Have you learned about Tesla’s “sentry mode”? When sentry mode is enabled, it uses a few surrounding cameras to monitor activities happening in the vicinity of the car when left unattended; it records collisions, strikes, thefts/burglary, or any incidents that potentially damage the vehicles.
It sounds like a so simple function that every car should be able to have it; the reason why Tesla is the only auto brand that rolls out this type of safeguard use is -- power consumption. High definition cameras using advanced compression technologies on average consumes 0.5A from a 5V power supply; this is equal to a 2.5W power consumption. A 12V lead-acid car battery has a capacity of 40 to 60 Ampere-hour. If we convert its unit to energy capacity, it equals 0.48 to 0.72 kW-hour. Let’s say the allowable discharge is 10% of a battery maximum capacity; thus, with a continuously active camera, a normal car battery will be over discharged after 19-29 hours. Needless to say if 4 cameras are used to monitor the four directions of a car, it lasts only 4.8-7.2 hours, which is too short for monitoring.
Featuring different battery equipment, Tesla vehicles have a 50-100Kw-hour capacity.
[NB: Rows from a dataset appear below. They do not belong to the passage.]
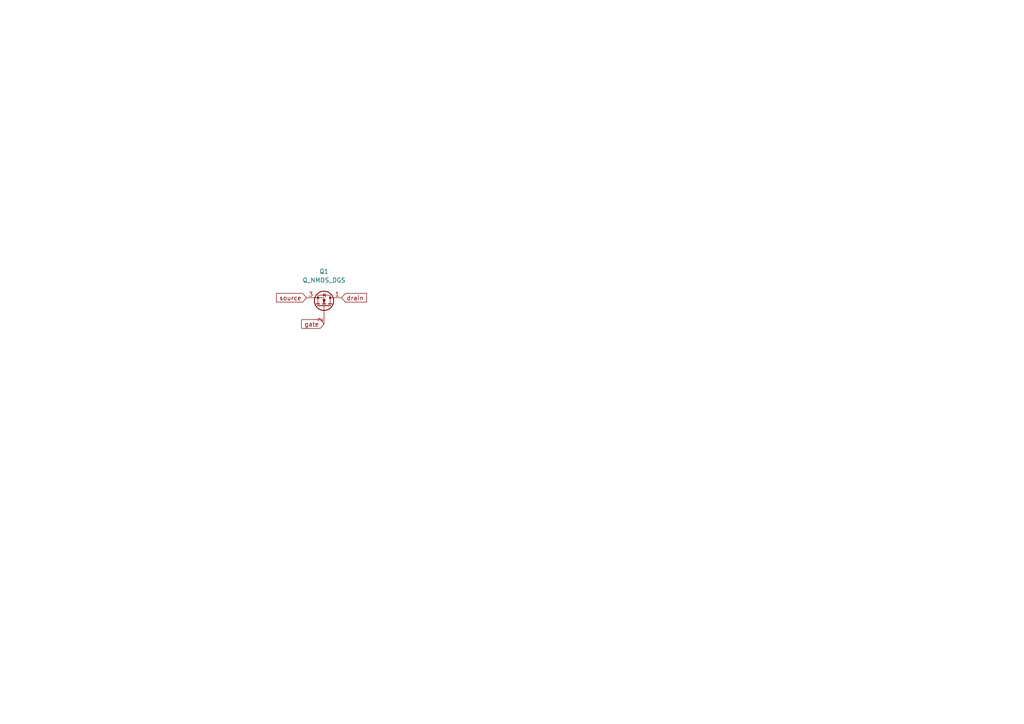
<source format=kicad_sch>
(kicad_sch (version 20211123) (generator eeschema)

  (uuid b55f6c44-5d5d-4524-bb86-893662f64598)

  (paper "A4")

  (title_block
    (title "Simple Circuit")
    (date "2022-08-02")
    (rev "v01")
  )

  


  (global_label "drain" (shape input) (at 99.06 86.36 0) (fields_autoplaced)
    (effects (font (size 1.27 1.27)) (justify left))
    (uuid 007e95ef-cff2-4ae7-a959-2d634cd566f4)
    (property "Intersheet References" "${INTERSHEET_REFS}" (id 0) (at 106.3112 86.4394 0)
      (effects (font (size 1.27 1.27)) (justify left) hide)
    )
  )
  (global_label "gate" (shape input) (at 93.98 93.98 180) (fields_autoplaced)
    (effects (font (size 1.27 1.27)) (justify right))
    (uuid 275bfb20-0a50-4c50-aa73-1237946797f7)
    (property "Intersheet References" "${INTERSHEET_REFS}" (id 0) (at 87.4545 93.9006 0)
      (effects (font (size 1.27 1.27)) (justify right) hide)
    )
  )
  (global_label "source" (shape input) (at 88.9 86.36 180) (fields_autoplaced)
    (effects (font (size 1.27 1.27)) (justify right))
    (uuid dbfa1d95-2f6d-4ab3-80da-4b8cf10fb634)
    (property "Intersheet References" "${INTERSHEET_REFS}" (id 0) (at 80.1974 86.2806 0)
      (effects (font (size 1.27 1.27)) (justify right) hide)
    )
  )

  (symbol (lib_id "Device:Q_NMOS_DGS") (at 93.98 88.9 270) (mirror x) (unit 1)
    (in_bom yes) (on_board yes) (fields_autoplaced)
    (uuid 51c34148-b9f1-410b-a858-aea379dcec4d)
    (property "Reference" "Q1" (id 0) (at 93.98 78.74 90))
    (property "Value" "Q_NMOS_DGS" (id 1) (at 93.98 81.28 90))
    (property "Footprint" "" (id 2) (at 96.52 83.82 0)
      (effects (font (size 1.27 1.27)) hide)
    )
    (property "Datasheet" "~" (id 3) (at 93.98 88.9 0)
      (effects (font (size 1.27 1.27)) hide)
    )
    (pin "1" (uuid 372839f7-119e-4109-9d54-31acafccff8b))
    (pin "2" (uuid fea17114-a3cc-41a5-8ee1-1bbd32df816b))
    (pin "3" (uuid 77fb5f30-849e-4e35-9be4-84370fd05e4a))
  )

  (sheet_instances
    (path "/" (page "1"))
  )

  (symbol_instances
    (path "/51c34148-b9f1-410b-a858-aea379dcec4d"
      (reference "Q1") (unit 1) (value "Q_NMOS_DGS") (footprint "")
    )
  )
)

</source>
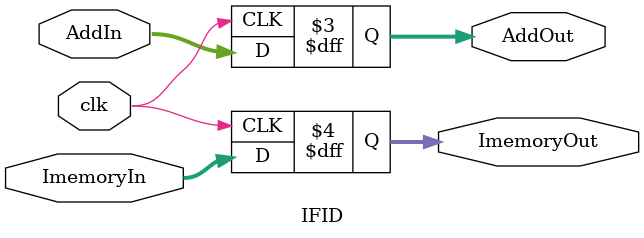
<source format=v>
`timescale 1ns / 1ps
module IFID(clk,AddIn,ImemoryIn,AddOut,ImemoryOut
    );
	 input clk;
input  [0:31] AddIn;
input  [0:31] ImemoryIn;
output reg [0:31] AddOut,ImemoryOut;
initial begin

AddOut = 0;
ImemoryOut = 0;
end


always@(posedge clk)
begin
 AddOut <= AddIn;
 ImemoryOut <= ImemoryIn;
end



endmodule

</source>
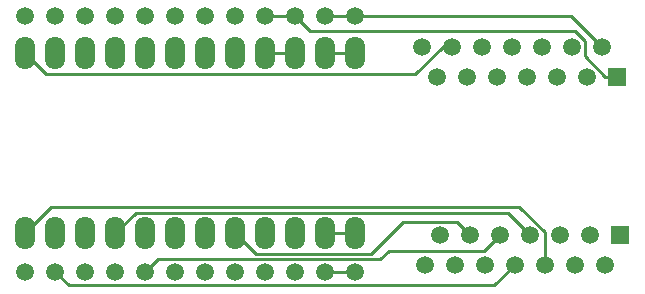
<source format=gtl>
G04 Layer: TopLayer*
G04 EasyEDA v6.5.37, 2023-11-05 12:22:53*
G04 b38ca7787a6d49d182703bcf24ee71ae,61ca570dd1bc49e89b508e185065188e,10*
G04 Gerber Generator version 0.2*
G04 Scale: 100 percent, Rotated: No, Reflected: No *
G04 Dimensions in millimeters *
G04 leading zeros omitted , absolute positions ,4 integer and 5 decimal *
%FSLAX45Y45*%
%MOMM*%

%AMMACRO1*21,1,$1,$2,0,0,$3*%
%ADD10C,0.2540*%
%ADD11O,1.6764X2.7999944*%
%ADD12C,1.5000*%
%ADD13R,1.5000X1.5000*%
%ADD14MACRO1,1.5X1.5X0.0000*%

%LPD*%
D10*
X6083300Y8585200D02*
G01*
X5896229Y8772270D01*
X2748762Y8772270D01*
X2574391Y8597900D01*
X2066543Y8267700D02*
G01*
X2179040Y8155203D01*
X5780303Y8155203D01*
X5956300Y8331200D01*
X1812391Y8597900D02*
G01*
X2033752Y8819261D01*
X5996355Y8819261D01*
X6210300Y8605316D01*
X6210300Y8331200D01*
X5829300Y8585200D02*
G01*
X5694273Y8450173D01*
X4889118Y8450173D01*
X4816906Y8377961D01*
X2938805Y8377961D01*
X2828543Y8267700D01*
X4606290Y10439400D02*
G01*
X6436106Y10439400D01*
X6698488Y10177018D01*
X4352290Y10439400D02*
G01*
X4606290Y10439400D01*
X4606391Y8597900D02*
G01*
X4352416Y8597900D01*
X4606391Y10121900D02*
G01*
X4352442Y10121900D01*
X4352290Y8267700D02*
G01*
X4606290Y8267700D01*
X4098442Y10121900D02*
G01*
X3844442Y10121900D01*
X6825488Y9923018D02*
G01*
X6722567Y9923018D01*
X6722567Y9923018D02*
G01*
X6548348Y10097236D01*
X6548348Y10227970D01*
X6463182Y10313136D01*
X4224553Y10313136D01*
X4098290Y10439400D01*
X4098290Y10439400D02*
G01*
X3844290Y10439400D01*
X5428488Y10177018D02*
G01*
X5348376Y10177018D01*
X5114137Y9942779D01*
X1991512Y9942779D01*
X1812391Y10121900D01*
X5575300Y8585200D02*
G01*
X5468874Y8691626D01*
X5014061Y8691626D01*
X4741189Y8418753D01*
X3769537Y8418753D01*
X3590391Y8597900D01*
D11*
G01*
X4352416Y8597900D03*
G01*
X4098416Y8597900D03*
G01*
X3844391Y8597900D03*
G01*
X3590391Y8597900D03*
G01*
X3336416Y8597900D03*
G01*
X3082391Y8597900D03*
G01*
X2828391Y8597900D03*
G01*
X2574391Y8597900D03*
G01*
X2320391Y8597900D03*
G01*
X2066391Y8597900D03*
G01*
X1812391Y8597900D03*
G01*
X1812391Y10121900D03*
G01*
X2066416Y10121900D03*
G01*
X2320416Y10121900D03*
G01*
X2574442Y10121900D03*
G01*
X2828442Y10121900D03*
G01*
X3082442Y10121900D03*
G01*
X3336442Y10121900D03*
G01*
X3590442Y10121900D03*
G01*
X3844442Y10121900D03*
G01*
X4098442Y10121900D03*
G01*
X4352442Y10121900D03*
G01*
X4606391Y8597900D03*
G01*
X4606391Y10121900D03*
D12*
G01*
X5194300Y8331200D03*
G01*
X5321300Y8585200D03*
G01*
X5448300Y8331200D03*
G01*
X5575300Y8585200D03*
G01*
X5702300Y8331200D03*
G01*
X5829300Y8585200D03*
G01*
X5956300Y8331200D03*
G01*
X6083300Y8585200D03*
G01*
X6210300Y8331200D03*
G01*
X6337300Y8585200D03*
G01*
X6464300Y8331200D03*
G01*
X6591300Y8585200D03*
G01*
X6718300Y8331200D03*
D13*
G01*
X6845300Y8585200D03*
D12*
G01*
X1812544Y10439400D03*
G01*
X2066543Y10439400D03*
G01*
X2320543Y10439400D03*
G01*
X2574543Y10439400D03*
G01*
X2828543Y10439400D03*
G01*
X3082543Y10439400D03*
G01*
X3336290Y10439400D03*
G01*
X3590290Y10439400D03*
G01*
X3844290Y10439400D03*
G01*
X4098290Y10439400D03*
G01*
X4352290Y10439400D03*
G01*
X4606290Y10439400D03*
G01*
X3082543Y8267700D03*
G01*
X2828543Y8267700D03*
G01*
X2574543Y8267700D03*
G01*
X2320543Y8267700D03*
G01*
X2066543Y8267700D03*
G01*
X1812544Y8267700D03*
G01*
X4606290Y8267700D03*
G01*
X4352290Y8267700D03*
G01*
X4098290Y8267700D03*
G01*
X3844290Y8267700D03*
G01*
X3590290Y8267700D03*
G01*
X3336290Y8267700D03*
G01*
X5174488Y10177018D03*
G01*
X5301488Y9923018D03*
G01*
X5428488Y10177018D03*
G01*
X5555488Y9923018D03*
G01*
X5682488Y10177018D03*
G01*
X5809488Y9923018D03*
G01*
X5936488Y10177018D03*
G01*
X6063488Y9923018D03*
G01*
X6190488Y10177018D03*
G01*
X6317488Y9923018D03*
G01*
X6444488Y10177018D03*
G01*
X6571488Y9923018D03*
G01*
X6698488Y10177018D03*
D14*
G01*
X6825486Y9923016D03*
M02*

</source>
Under the same condition, monitoring by a camera can lasts 2000-4000 hours. Even using 4 cameras, it can be active up to 500-1000 hours -- about 20-40 days. No wonder Tesla or other electric vehicles (EV) which carry large battery capacity can come up with such a convenient function.
Are EVs the only option to go for if we really want this feature? Not exactly. The high power consumption problem can be solved by technology innovation -- radar sensors. Terasilic provides customers 24GHz radar AiM (antenna-in-module), which is the smallest 24GHz radar sensor with the lowest power consumption in the industry. It provides multi-targets detection and tracking within 10 meters range while consuming only less than 5mW. This equals to 0.2% of the power budget for an operating camera. With Terasilic’s latest radar sensors on dash cams or security camera systems, the cameras can be kept in sleep modes most of the time, and the recording can be activated immediately as soon as the radar sensor detects potential threats. In these radar-assisted camera monitoring systems, the average power consumption is significantly reduced. People driving gasoline cars therefore also enjoy the protection and convenience provided by continuous monitoring cameras like those installed in Tesla or other EVs.